His claims to be able to heal bodily ailments “weird out” his parents, though he claims an uncle vouches for him after Kurzweil did work on his back. At least 90 percent of the folks he’s “healed” — he claims to have worked on 15,000 people — initially thought he was crazy. But if he were a fraud, he noted, he wouldn’t be able to keep doing what he’s doing.
Not surprisingly, the notions of Jewish mysticism appeal to Kurzweil. And he believes what he’s doing fits in with the stories he read in the Torah.
“If you tell people that you’re into Eastern philosophies they’re open to it, but if you claim to be a modern-day Jewish mystic, they’ll walk away,” he said.
Or, as he told his parents, “You may think I’m crazy walking around New York City offering to heal people, but you spent $1,500 to send me to Hebrew school for nine years to read stories about Moses wandering, parting the Red Sea and making manna fall from heaven. You paid money to inundate me with miracles from times past, but when I started believing in miracles, you said I was crazy.”
Kurzweil doesn’t claim to be a “miracle worker,” and he doesn’t encourage people to stop taking their pills. He can’t always solve everyone’s problems but he feels that he can always help a bit.

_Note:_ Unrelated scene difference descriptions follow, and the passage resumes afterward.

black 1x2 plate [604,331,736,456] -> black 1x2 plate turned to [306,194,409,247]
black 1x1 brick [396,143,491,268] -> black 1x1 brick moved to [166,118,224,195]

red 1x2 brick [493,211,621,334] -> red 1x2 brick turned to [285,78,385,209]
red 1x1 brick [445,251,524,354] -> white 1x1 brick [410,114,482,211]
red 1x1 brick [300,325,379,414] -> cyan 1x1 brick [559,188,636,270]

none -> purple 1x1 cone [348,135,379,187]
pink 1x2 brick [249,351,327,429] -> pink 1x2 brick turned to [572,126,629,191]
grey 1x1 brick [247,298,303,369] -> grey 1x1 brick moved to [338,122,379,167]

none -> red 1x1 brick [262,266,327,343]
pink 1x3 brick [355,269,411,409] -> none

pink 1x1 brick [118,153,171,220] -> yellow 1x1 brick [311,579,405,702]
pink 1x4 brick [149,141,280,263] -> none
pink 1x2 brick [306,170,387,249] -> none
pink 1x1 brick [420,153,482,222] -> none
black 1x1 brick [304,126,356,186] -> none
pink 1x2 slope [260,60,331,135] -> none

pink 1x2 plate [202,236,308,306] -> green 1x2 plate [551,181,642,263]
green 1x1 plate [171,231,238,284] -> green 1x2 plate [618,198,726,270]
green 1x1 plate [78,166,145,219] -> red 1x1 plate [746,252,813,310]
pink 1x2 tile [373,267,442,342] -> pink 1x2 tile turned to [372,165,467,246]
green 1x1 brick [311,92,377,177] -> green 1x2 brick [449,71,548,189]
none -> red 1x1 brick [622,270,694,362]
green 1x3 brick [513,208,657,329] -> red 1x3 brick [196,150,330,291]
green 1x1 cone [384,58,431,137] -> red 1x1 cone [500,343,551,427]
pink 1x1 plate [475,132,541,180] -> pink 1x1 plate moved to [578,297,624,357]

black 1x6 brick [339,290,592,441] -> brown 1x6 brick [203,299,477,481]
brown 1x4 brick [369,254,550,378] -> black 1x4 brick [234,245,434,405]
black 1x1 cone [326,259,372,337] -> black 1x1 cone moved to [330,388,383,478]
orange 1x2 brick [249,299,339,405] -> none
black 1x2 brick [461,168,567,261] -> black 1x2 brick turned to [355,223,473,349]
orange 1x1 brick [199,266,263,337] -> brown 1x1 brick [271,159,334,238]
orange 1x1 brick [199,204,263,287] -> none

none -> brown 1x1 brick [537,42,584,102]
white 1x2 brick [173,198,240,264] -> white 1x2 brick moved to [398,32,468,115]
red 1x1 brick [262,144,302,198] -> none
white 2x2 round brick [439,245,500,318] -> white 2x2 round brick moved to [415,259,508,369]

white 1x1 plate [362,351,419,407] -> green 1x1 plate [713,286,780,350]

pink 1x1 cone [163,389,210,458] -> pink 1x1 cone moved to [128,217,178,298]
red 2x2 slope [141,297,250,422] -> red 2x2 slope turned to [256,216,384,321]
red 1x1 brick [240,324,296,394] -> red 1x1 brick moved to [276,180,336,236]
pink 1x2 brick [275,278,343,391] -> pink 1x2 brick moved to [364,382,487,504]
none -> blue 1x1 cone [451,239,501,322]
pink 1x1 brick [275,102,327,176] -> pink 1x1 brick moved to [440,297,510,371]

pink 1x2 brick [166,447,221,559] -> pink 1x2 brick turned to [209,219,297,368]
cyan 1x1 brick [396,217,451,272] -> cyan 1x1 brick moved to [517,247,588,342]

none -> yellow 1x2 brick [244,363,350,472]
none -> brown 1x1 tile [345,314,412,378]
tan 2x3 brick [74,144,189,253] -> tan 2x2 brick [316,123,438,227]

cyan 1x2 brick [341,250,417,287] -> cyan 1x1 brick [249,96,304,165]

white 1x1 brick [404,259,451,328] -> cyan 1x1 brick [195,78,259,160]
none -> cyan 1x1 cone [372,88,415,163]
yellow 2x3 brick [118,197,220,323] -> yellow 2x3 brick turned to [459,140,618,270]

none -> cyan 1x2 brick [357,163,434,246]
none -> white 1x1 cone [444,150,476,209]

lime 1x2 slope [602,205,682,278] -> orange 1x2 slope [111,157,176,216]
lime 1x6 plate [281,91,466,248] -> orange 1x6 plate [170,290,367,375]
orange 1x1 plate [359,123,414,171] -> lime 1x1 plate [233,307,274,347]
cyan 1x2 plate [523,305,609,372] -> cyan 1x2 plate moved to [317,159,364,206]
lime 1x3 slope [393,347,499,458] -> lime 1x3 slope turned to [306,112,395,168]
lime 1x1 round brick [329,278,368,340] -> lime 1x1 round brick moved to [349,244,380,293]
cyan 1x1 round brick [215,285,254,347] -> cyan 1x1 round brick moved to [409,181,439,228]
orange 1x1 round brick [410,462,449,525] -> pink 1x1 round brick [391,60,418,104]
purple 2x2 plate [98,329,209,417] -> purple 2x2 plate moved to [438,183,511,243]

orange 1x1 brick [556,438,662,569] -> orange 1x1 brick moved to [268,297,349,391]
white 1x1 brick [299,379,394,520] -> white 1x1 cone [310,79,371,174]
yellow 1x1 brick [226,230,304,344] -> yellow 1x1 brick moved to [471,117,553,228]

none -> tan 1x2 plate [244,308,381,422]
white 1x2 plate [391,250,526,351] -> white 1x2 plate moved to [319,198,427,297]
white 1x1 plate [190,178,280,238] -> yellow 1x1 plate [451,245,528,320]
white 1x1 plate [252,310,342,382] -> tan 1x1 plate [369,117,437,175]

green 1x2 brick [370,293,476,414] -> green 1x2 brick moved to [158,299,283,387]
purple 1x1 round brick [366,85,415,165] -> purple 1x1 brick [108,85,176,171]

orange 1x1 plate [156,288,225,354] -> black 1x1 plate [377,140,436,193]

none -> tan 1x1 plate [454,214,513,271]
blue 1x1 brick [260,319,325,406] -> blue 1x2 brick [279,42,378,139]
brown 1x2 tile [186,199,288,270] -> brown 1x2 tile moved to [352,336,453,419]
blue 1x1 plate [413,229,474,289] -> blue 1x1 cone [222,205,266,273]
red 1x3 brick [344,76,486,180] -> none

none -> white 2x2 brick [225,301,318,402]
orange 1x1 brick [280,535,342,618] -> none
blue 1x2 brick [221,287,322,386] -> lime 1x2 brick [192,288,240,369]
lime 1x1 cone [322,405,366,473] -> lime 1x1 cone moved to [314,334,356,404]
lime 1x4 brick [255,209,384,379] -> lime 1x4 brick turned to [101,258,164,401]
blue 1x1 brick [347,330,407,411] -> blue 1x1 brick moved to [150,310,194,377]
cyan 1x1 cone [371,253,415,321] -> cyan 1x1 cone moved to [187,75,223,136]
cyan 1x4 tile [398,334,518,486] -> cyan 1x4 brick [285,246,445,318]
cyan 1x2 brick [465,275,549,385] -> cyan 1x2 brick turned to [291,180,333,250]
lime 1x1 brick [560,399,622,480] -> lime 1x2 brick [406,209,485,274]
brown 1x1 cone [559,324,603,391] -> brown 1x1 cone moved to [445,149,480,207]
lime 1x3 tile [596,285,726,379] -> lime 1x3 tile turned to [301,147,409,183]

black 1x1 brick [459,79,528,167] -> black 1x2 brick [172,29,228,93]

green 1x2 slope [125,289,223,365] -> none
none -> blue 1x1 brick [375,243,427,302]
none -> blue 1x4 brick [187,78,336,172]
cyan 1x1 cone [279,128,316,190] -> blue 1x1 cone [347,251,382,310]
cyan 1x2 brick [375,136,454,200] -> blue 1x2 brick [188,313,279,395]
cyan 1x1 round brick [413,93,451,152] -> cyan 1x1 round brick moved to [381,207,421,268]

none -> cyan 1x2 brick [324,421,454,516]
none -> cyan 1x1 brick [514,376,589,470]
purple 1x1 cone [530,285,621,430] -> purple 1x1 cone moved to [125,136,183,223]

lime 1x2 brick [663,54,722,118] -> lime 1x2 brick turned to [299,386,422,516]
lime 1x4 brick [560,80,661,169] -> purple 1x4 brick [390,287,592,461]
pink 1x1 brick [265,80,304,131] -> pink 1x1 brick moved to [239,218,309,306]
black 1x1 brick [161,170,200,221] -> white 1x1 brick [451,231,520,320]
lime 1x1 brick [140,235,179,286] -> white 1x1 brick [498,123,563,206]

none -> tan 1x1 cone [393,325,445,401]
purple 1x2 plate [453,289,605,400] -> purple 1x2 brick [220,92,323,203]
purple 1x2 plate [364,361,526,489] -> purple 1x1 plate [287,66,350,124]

“In the end, regardless of whether people think I’m crazy, I’m going to make people smile and encourage everyone to embrace life and be in the moment. I just want to do as many mitzvahs as I can,” he said.
His plans? To roll with the tide, naturally. He hopes one day to outfit an old tour bus with an engine that runs on vegetable oil and cruise through the country doing much of what he’s doing now: living life.
And you know what? You don’t see that every day.